I was wondering if you can have two sigma bonds or if you can only have multiple pi bonds? (There can not be more than one sigma-bond or more than two pi-bonds between the same pair of atoms because of the space conflict. - GS).  

What is the difference between reducing esters with LiAlH4 or NaBH4? (The first one reduces esters, the second one - does not. - GS).

What is thermodynamic control? (Directing a reaction towards the most stable product. - GS).

Why does having a destabilized nucleophile in an SN2 reaction decrease the free energy of activation? (Because the transition state retains its energy, so the activation barrier is lower. - GS).

How does a polar, protic solvent reduce the free energy of activation and stabilize an intermediate in an SN1 reaction? (By solvation of the very polar transition state - GS). And, why does a stabilized intermediate reduce the energy barrier? (Because the less polar starting compound is not stabilized as efficiently as the transition state - GS).

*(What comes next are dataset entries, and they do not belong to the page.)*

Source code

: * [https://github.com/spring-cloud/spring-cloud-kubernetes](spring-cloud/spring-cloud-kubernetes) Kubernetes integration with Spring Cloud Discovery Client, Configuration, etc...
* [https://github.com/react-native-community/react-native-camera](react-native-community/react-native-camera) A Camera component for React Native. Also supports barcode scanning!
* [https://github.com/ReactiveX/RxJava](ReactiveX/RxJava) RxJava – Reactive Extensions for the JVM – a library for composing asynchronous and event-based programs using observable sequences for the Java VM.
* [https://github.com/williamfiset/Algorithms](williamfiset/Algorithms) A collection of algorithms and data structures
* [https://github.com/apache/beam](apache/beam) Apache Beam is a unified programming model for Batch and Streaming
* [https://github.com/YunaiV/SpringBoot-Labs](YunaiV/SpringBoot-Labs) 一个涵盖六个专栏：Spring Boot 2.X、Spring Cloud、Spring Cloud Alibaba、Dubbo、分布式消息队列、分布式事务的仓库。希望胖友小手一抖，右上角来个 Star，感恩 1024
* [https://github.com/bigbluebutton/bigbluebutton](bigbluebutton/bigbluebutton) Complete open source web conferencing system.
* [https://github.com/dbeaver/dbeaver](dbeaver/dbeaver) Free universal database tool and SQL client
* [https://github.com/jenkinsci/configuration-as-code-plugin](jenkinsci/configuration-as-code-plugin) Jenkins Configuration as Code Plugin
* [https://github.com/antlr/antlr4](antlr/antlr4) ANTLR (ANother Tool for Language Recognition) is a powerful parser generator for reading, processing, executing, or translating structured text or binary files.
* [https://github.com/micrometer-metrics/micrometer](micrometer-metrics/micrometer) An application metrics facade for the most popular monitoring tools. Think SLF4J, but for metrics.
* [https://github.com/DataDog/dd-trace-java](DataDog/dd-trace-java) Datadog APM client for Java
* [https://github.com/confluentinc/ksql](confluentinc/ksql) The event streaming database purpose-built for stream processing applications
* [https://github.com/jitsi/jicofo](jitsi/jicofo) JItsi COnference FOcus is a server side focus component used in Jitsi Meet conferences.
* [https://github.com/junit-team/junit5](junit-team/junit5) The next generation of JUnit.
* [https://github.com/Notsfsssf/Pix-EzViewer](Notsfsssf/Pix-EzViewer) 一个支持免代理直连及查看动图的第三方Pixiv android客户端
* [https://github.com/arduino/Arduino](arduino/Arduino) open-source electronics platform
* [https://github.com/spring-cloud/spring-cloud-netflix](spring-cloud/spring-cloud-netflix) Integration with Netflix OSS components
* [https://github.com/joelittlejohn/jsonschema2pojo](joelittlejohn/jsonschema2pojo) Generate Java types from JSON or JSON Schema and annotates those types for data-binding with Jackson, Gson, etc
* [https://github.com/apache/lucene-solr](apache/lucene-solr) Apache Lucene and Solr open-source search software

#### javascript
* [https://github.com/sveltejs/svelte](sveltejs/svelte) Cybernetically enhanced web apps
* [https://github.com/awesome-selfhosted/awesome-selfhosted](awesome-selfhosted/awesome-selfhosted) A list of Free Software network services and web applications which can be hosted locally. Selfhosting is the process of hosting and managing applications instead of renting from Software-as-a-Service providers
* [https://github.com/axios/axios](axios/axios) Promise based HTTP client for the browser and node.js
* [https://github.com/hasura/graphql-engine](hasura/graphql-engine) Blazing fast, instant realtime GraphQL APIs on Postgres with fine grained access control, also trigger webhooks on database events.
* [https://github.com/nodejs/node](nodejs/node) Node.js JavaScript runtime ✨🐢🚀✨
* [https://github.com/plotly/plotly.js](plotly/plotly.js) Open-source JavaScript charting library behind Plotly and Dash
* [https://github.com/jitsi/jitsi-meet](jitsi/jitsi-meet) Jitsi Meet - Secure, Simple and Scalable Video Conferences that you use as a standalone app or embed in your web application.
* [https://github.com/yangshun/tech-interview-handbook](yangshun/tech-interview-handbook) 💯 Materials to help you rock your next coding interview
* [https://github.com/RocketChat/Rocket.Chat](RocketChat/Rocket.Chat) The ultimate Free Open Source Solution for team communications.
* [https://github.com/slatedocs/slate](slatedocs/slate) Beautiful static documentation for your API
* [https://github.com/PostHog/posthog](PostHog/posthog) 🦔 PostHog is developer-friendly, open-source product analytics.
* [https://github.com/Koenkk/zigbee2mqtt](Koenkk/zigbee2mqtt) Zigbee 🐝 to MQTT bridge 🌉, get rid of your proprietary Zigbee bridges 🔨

Can you just briefly explain what a meso compound is? Is it just a compound that hasn't been distinguished between cis and trans?(No. It is an achiral compound with chiral centers. - GS).

Dr. Sereda, I was looking over some of the previous year’s quizzes and in the preparation of 5-methyl-2-hexyne from propyne, what would be the nucleophile? Would it be the same as the alkylating agent? Thanks. (The nucleophile is deprotonated alkyne, which attacks the alkylating agent and kicks out the leaving group from it. Overall, it results in the introduction of the alkyl group to the alkyne. - GS).

How do you know, when looking at a Newman projection, if it is staggered or eclipsed? (Eclipsed conformations have three dihedrals of 0o, staggered conformations have none. - GS).

How do you prove that the Beckmann’s rearrangement pathway where the leaving group and alkyl migration occur simultaneously is prefered over a pathway with a nitrenium ion intermediate? (For the simultaneous pathway, the group in the anti-position with respect to the oxime hydroxyl will migrate. If the nitrenium ion forms, both group will have a good chance to migrate. - GS).